Upon deeper review of the Florida Supreme Court decision on Friday invalidating the state Senate's redistricting plan, a startling fact came to light: the Republican-dominated chamber's brazen and arrogant attempt at protecting incumbents through the district numbering system.
While justices cited constitutionally improper boundaries in eight of the 40 Senate districts, the court's 234-page majority opinion also condemned trickery with numbers that improperly protects incumbents.
The foundation of this complex situation lies with the fact that the once-adecade redistricting process necessitates new elections for all legislative seats.
That's a dilemma in the Senate where some member terms would expire after only two years instead of the usual four. That also presents an opportunity, though.
The chamber proposed senators winning 2012 election in districts with even numbers would serve two years while those in odd-numbered districts would be seated for four years. Thus, Senate candidates in even districts would campaign in 2012 and then again in 2014.
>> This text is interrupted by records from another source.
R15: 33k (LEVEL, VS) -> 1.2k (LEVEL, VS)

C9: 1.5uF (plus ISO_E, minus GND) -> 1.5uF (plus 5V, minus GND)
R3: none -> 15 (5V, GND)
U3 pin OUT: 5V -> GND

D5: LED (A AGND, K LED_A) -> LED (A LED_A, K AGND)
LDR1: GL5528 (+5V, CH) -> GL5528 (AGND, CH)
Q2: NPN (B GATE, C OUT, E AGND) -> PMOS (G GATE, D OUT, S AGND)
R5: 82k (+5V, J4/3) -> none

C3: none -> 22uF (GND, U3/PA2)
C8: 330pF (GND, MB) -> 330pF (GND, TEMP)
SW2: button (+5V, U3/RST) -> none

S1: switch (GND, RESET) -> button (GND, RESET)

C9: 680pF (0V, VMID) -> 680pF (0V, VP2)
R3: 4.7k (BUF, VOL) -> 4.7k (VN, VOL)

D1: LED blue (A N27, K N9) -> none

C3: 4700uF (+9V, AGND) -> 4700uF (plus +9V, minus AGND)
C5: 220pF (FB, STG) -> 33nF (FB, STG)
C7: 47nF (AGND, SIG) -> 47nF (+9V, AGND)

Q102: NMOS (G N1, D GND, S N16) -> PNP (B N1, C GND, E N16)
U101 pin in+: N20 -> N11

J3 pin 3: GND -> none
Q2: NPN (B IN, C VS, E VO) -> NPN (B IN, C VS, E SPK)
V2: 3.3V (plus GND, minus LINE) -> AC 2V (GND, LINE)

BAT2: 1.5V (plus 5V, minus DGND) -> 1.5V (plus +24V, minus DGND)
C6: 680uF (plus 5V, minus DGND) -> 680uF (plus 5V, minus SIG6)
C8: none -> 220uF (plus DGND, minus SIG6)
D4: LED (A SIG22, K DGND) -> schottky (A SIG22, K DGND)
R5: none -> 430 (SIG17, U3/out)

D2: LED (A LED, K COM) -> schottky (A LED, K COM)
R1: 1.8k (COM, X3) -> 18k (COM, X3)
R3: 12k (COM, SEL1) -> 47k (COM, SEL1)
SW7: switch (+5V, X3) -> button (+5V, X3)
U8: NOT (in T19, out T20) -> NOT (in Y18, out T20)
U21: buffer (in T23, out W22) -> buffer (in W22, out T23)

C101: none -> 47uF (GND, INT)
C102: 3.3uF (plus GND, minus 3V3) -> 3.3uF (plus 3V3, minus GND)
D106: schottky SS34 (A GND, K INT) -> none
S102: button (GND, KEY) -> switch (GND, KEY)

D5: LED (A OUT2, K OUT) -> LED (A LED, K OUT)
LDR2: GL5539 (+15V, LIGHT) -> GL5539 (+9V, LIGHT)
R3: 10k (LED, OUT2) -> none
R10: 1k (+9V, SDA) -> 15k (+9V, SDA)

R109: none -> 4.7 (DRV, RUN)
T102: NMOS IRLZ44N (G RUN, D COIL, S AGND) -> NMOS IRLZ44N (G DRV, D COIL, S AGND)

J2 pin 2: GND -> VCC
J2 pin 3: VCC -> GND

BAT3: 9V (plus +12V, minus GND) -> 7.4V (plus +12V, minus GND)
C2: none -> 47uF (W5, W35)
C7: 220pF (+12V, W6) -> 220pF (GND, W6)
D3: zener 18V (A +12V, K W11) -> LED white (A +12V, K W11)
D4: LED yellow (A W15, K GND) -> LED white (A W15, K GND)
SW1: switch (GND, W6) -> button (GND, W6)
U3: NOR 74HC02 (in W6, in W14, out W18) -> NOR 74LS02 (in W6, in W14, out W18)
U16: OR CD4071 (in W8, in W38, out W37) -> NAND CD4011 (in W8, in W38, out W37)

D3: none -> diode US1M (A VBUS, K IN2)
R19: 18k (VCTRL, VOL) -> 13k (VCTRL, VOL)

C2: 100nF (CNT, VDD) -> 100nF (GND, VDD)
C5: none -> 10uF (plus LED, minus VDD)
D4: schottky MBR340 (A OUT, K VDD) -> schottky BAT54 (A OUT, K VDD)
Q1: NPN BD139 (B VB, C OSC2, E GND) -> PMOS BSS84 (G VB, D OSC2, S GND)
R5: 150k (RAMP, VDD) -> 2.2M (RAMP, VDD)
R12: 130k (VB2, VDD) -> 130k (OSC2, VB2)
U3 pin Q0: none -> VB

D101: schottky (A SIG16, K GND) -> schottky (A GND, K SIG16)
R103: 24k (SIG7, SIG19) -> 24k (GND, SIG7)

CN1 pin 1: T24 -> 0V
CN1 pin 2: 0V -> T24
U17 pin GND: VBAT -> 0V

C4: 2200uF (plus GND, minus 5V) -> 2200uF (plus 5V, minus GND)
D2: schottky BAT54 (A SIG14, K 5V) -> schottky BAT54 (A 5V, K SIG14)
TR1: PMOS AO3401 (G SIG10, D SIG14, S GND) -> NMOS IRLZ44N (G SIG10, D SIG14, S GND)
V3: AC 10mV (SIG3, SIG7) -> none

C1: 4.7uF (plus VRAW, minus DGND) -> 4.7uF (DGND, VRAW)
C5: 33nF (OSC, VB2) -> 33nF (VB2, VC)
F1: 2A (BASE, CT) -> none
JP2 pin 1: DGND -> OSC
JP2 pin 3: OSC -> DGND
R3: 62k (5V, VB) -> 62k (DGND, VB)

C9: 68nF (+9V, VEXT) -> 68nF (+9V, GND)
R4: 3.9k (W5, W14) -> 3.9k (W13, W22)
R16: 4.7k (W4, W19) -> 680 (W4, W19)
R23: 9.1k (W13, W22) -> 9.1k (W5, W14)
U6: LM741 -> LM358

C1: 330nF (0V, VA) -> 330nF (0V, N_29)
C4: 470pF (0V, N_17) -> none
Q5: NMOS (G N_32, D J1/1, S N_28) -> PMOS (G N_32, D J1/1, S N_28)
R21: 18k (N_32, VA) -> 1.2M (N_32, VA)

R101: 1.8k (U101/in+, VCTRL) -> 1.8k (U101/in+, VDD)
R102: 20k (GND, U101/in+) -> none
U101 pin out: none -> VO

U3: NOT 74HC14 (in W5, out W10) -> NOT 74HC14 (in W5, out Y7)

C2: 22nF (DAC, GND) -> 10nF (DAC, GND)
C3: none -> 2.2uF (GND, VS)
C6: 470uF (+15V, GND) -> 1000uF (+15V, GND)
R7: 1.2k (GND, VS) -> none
The state Constitution's term-limit provisions for senators do not force them from office after winning two elections, only after serving eight consecutive years.
That opens the door for some senators to serve an entire decade under redistricting.
And that's how the Senate rigged the rules when staggering elections — by switching the numbers on some districts from even to odd or visa versa.
As the Herald/Times Tallahassee Bureau reported on Wednesday, Sen. Ronda Storms, a Valrico Republican in District 10, won elections in 2006 and 2010. The Senate proposed switching her district to an odd number, allowing her to run for another four-year term in 2012 — potentially earning 10 years in the Senate.
Four additional senators whose terms are set to expire in 2014 would also benefit from number switches.
This is just as bad as incumbent and political party protection by stacking districts with favorable voting blocs, one of the reasons behind the 2010 voter-approved so-called Fair District constitutional amendments. Those new standards also require compact districts where feasible and the preservation of minority voting rights.
The Senate renumbering strategy came about a month after the chamber revealed its initial map in November. The sudden numbering switch clearly indicated incumbent protection since all but one sitting senator would have qualified for a four-year term in the 2012 election.
While quite cunning, the high court saw through the subterfuge. The majority opinion stated the proposed map "was rife with indicators of improper intent" with a numbering system that "plainly favors certain incumbents."
The Senate began meeting Wednesday in a special session to redraw the maps. If the chamber fails again to pass constitutional muster, the Supreme Court will take on the task.
Along with redrawing eight oddly shaped, non-contiguous districts, Senate must number districts in a fair manner — and overcome a shameless propensity for partisan power plays.